Using the entries that follow, report the number of lines that include the string "Welt", without any other text.

Saved data entries

******

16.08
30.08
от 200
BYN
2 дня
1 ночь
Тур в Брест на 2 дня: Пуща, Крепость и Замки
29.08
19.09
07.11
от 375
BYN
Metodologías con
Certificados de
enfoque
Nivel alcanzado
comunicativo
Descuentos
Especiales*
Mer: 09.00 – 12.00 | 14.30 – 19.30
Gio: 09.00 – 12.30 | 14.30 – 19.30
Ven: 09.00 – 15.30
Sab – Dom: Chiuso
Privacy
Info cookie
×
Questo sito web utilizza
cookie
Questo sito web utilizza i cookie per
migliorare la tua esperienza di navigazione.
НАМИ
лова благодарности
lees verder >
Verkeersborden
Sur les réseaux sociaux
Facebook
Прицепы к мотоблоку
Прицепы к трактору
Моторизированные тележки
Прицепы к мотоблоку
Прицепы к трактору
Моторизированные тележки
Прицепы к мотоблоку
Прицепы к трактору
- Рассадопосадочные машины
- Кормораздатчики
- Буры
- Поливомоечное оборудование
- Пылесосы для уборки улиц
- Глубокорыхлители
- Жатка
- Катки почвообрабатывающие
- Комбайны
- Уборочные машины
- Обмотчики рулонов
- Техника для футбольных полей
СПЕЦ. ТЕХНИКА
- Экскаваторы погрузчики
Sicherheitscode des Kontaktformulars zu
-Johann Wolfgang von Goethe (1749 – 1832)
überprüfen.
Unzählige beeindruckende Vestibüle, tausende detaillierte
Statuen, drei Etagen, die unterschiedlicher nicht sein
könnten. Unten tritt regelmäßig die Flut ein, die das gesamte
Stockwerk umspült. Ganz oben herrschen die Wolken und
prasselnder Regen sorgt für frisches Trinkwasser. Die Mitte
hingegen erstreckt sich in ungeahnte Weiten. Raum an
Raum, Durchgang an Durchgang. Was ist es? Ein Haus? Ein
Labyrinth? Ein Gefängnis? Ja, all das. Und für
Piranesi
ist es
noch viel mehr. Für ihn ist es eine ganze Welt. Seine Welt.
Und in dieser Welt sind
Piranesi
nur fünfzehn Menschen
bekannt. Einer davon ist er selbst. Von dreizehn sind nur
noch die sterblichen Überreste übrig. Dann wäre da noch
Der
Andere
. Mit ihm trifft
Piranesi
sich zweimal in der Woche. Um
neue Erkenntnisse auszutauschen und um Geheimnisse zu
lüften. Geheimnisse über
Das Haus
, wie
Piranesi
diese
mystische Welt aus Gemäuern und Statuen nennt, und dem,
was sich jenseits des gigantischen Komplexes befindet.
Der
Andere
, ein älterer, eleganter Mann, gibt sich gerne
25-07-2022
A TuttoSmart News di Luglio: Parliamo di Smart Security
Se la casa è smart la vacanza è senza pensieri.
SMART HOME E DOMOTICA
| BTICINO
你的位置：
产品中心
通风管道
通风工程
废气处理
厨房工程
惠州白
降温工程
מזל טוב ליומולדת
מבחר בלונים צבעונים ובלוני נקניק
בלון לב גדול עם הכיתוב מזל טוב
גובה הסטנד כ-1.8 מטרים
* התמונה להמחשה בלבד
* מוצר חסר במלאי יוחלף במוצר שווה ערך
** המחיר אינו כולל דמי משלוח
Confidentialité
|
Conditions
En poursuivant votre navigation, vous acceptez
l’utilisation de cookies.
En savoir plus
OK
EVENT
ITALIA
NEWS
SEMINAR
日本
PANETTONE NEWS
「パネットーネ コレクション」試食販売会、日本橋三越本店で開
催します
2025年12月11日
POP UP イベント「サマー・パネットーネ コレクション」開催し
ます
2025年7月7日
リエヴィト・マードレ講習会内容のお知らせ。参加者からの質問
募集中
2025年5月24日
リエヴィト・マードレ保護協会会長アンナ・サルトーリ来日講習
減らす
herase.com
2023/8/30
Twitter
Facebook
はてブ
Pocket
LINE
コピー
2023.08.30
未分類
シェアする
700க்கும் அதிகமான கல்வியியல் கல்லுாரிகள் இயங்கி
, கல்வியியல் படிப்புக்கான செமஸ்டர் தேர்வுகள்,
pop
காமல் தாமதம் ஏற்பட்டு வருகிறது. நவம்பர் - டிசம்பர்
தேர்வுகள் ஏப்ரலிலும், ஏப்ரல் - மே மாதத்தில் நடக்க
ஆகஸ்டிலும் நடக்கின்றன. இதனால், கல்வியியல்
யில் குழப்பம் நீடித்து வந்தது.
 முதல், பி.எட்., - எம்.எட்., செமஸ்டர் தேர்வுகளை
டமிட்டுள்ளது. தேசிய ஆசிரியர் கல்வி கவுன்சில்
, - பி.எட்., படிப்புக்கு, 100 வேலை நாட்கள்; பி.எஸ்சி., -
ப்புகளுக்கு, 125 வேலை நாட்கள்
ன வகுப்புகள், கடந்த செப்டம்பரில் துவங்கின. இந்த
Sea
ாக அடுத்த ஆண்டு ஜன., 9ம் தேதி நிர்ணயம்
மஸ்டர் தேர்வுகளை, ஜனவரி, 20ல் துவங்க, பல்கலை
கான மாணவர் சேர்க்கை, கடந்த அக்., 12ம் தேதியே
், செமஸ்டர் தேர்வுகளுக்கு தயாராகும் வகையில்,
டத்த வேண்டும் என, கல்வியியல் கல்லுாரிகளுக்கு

******

= Your solution =
3